The planets we see around us in the galaxy haven't just been hanging around forever, you know. We're pretty sure they must have formed at some point in the past, and more are forming right now, presumably. But it's a rare treat to actually see a planet's birth in progress, which is what astronomers have managed to do recently — in staggering detail!
67: The Mystery of Dark Matter — Live from the York Festival of Ideas!
Live! from the York Festival of Ideas online program, a zoomtastic chat about dark matter — the strange, unknown stuff that comprises only, what, 80% or more of the matter in the universe. What is it? Why is it? How is it? Emily gives the lowdown on one of astronomy's more embarrassing problems, before we welcome guests Mikhail Bashkanov and Dan Watts, physicists at the University of York who have found something veeeery interesting. It's an exotic particle — a hexaquark, to be exact — that just might solve this cosmic mystery.
66: Inscrutable Neutrons & Perplexing Pulsars
Neutron stars are weird. Pulsars are weird. All pulsars are neutron stars. Are all neutron stars pulsars? Hmmm. How are they born? Do they die? Are they all the same? How big are they? Do pulsars all spin at the same rate? Or do they speed up, or slow down? So many questions — and we can thank Fabulous Listener Dave Weingartner for getting in touch to ask!
65: Burbidge Burbidge Fowler & Hoyle
In 1957, a paper was published in Reviews of Modern Physics that changed astrophysics at its core. Well, we say "paper" — it was more of a tome: a hundred pages of research and review that laid out in detail how the elements of the periodic table are made in nuclear processes in stars and supernovae. The authors — Margaret and Geoffrey Burbidge, William Fowler and Fred Hoyle — are all legendary figures in astrophysics. The last of the authors, Margaret Burbidge, died on 5 April 2020 at the age of 100. We look back on the lives and contributions to astronomy of this great quartet of scientists, focussing on their pivotal B-squared-F-H paper.
64: Almost A Good Comet
Everyone's heard of the famous comets: Halley, McNaught, Hale-Bopp, the Great Comet of 1844. Ok, maybe not that last one. Earlier this year astronomers got very excited about a new comet, called Atlas, winging its way through the Solar System. The Great Comet of 2020? Atlas promised to be quite a show ... until it didn't.

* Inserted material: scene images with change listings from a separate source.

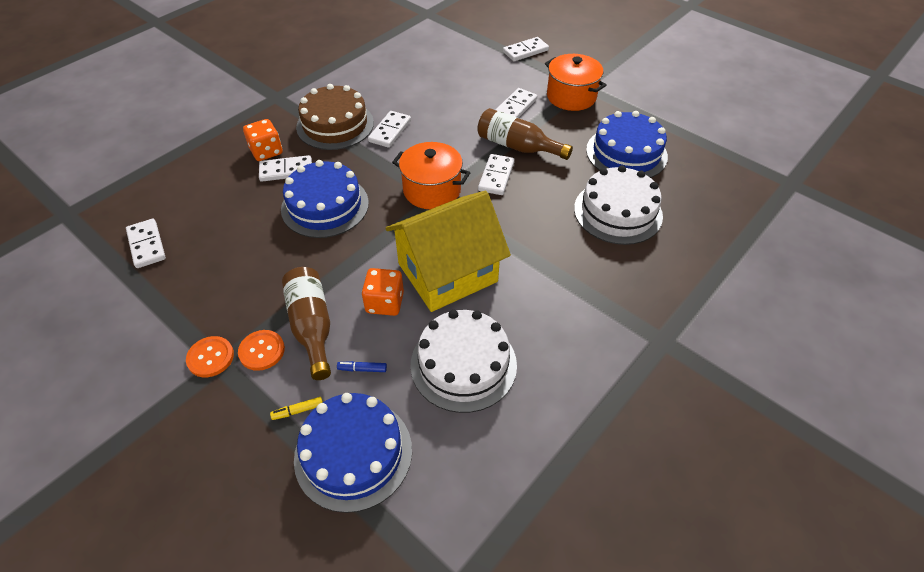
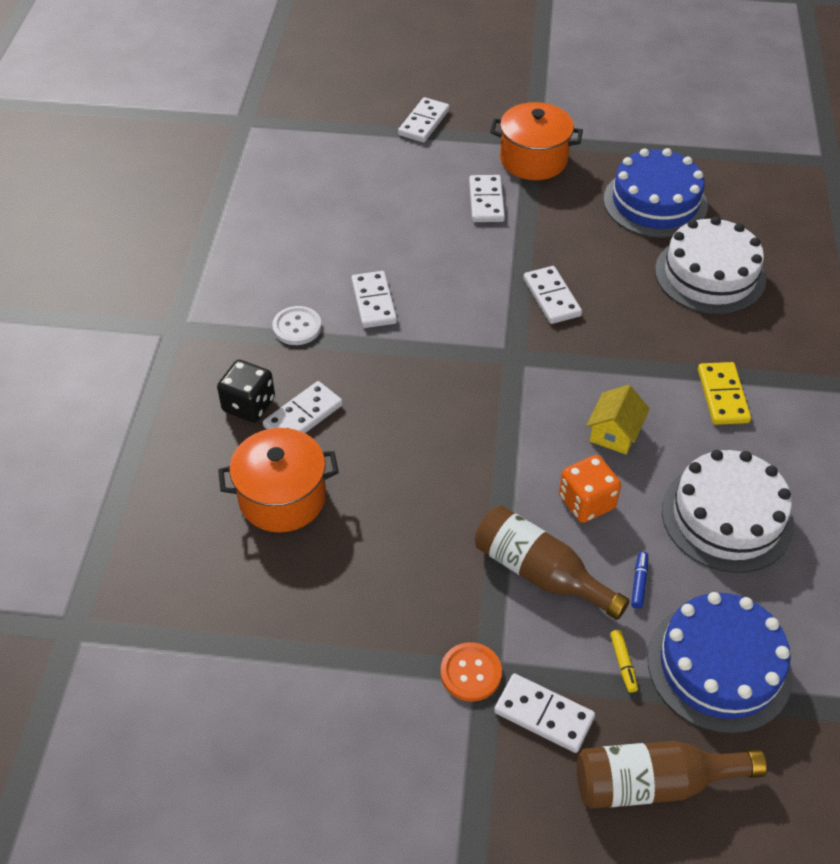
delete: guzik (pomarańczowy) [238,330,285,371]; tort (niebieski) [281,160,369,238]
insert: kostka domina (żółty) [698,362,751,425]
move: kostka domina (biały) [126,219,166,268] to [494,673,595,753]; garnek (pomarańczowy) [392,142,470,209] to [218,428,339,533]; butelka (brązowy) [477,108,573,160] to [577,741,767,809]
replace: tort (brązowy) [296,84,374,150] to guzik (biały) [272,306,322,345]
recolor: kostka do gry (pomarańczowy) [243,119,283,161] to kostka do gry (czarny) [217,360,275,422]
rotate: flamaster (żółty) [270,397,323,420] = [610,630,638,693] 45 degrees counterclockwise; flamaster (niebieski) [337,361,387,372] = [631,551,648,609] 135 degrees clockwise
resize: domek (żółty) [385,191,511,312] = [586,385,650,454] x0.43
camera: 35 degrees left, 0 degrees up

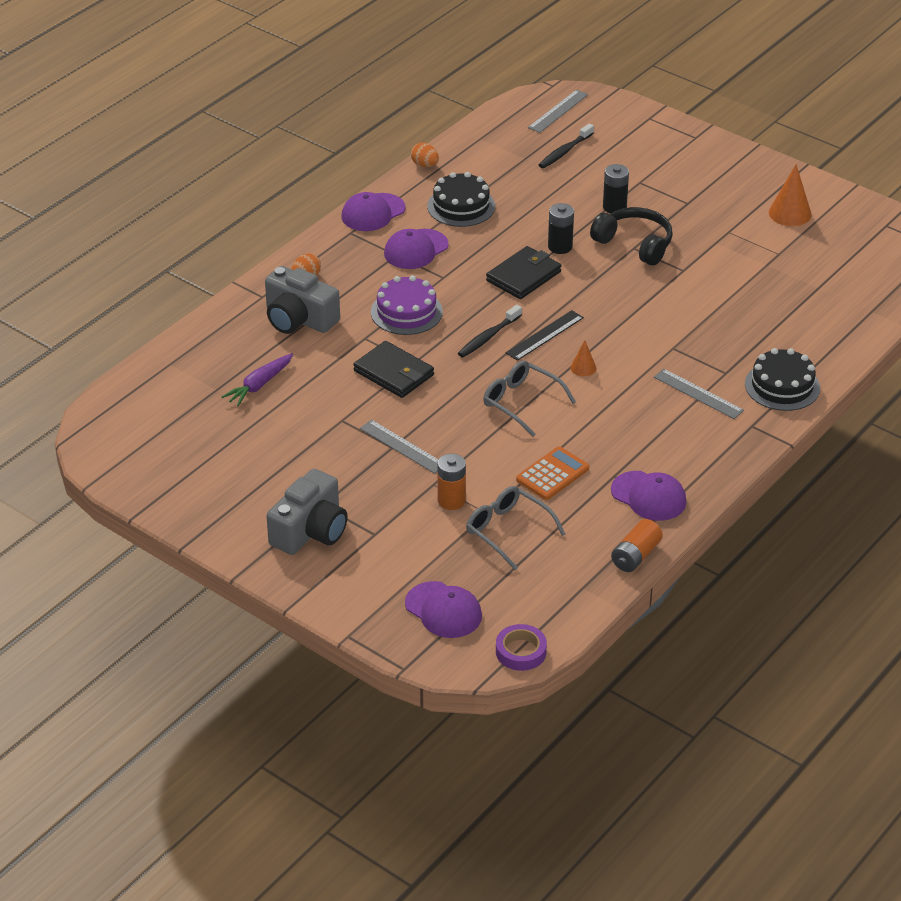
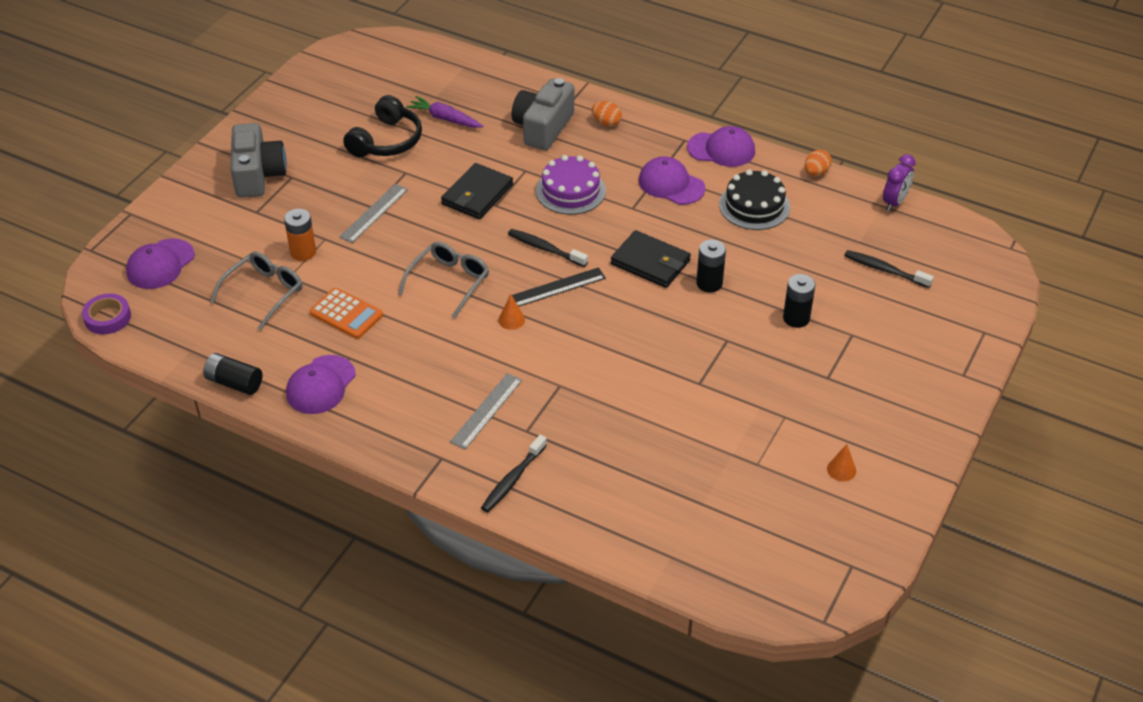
delete: linijka (szary) [528,90,588,133]
insert: budzik (fioletowy) [883,154,916,211]
move: słuchawki (czarny) [590,207,673,266] to [343,95,422,157]
replace: tort (czarny) [745,348,820,411] to szczoteczka do zębów (czarny) [481,435,547,512]
recolor: bateria (pomarańczowy) [611,519,663,572] to bateria (czarny) [203,353,262,395]
rotate: aparat fotograficzny (szary) [266,469,348,555] = [230,123,287,198] 120 degrees counterclockwise; czapka (fioletowy) [342,192,405,231] = [687,126,755,167] 150 degrees clockwise; linijka (czarny) [506,310,584,361] = [512,267,606,307] 60 degrees counterclockwise
resize: stożek (pomarańczowy) [769,164,812,226] = [827,444,856,481] x0.56
camera: 80 degrees right, 5 degrees up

63: A Pair Of Delta Scuti Lambda Boos
Weirdest episode title ever! From her lockdown bunker in Preston, Emily joins Chris for a special social-distanced episode, talking about a weird binary system found in the TESS data recently. One of the stars is pulsating, but only on one side — which doesn’t happen very often. In fact, this is a first for astronomy, which is always exciting. The star may be close to overloading its Roche lobe, which doesn’t sound good at all. And of course, we’re almost through our run of Super Moons for 2020, with a Pink Moon in April and a Flower Moon in May, so naturally Emily has been on the radio again …
62: The Cosmic Sponge
Space is big, as Douglas Adams so succinctly put it. But how big? And what does the Universe look like when you see it at those scales. The structure of the large-scale cosmos is amazing — beyond galaxies, beyond clusters of galaxies, we're talking super-mega-ludicrous clusters. Clusters of clusters. Madness. In the last 20 years two advances have given us a glimpse of the Universe at these largest scales: surveys of galaxies that map out the cosmos in fine detail, and stupendously complex simulations on powerful supercomputers. At the heart of it all, responsible for the intriguing filaments and walls and voids — the cosmic sponge itself — we find an old, mysterious, dark friend.
61: Biggest Bang Eva!
Astronomers have spotted a void, a cavity, a big hole in the intergalactic stuff in a cluster of galaxies far away. And this thing is big. Very big — fifteen Milky Way Galaxies across. The void was created by a stupendously energetic jet erupting from a Super Massive Black Hole in the centre of one of the galaxies, and when they did the maths, the researchers realised they were looking at the aftermath of the biggest explosion since ... well, since the Big Bang itself!
60: Big Moons!
Super Snow Moon. Super Worm Moon. Super Pink Moon. Super Flower Moon. We're tripping over the Super Moons this year, there's so many lying around all over the place. Why so many? And what is a Super Moon anyway? Does it matter? What even is a month? Does that matter either? And — most importantly — is the moon bigger near the horizon? Emily's here with all the answers.
59: Living With A Star
The Sun — so close, we can almost touch it. (Don't, that would be bad.) Yet astronomers have so much to learn about our nearest star. Just a few weeks ago, the ESA Solar Orbiter launched, off on a mission to orbit the sun (hence the name) and catch a good look at the Sun's poles for the first time. It joins the Parker Solar Probe, which is lining up to take some deep dives nice and close to the Sun. And to top it all off, the world's largest ground-based solar observatory, the Daniel K. Inouye Telescope, just took some a-maz-ing images of the Sun's surface.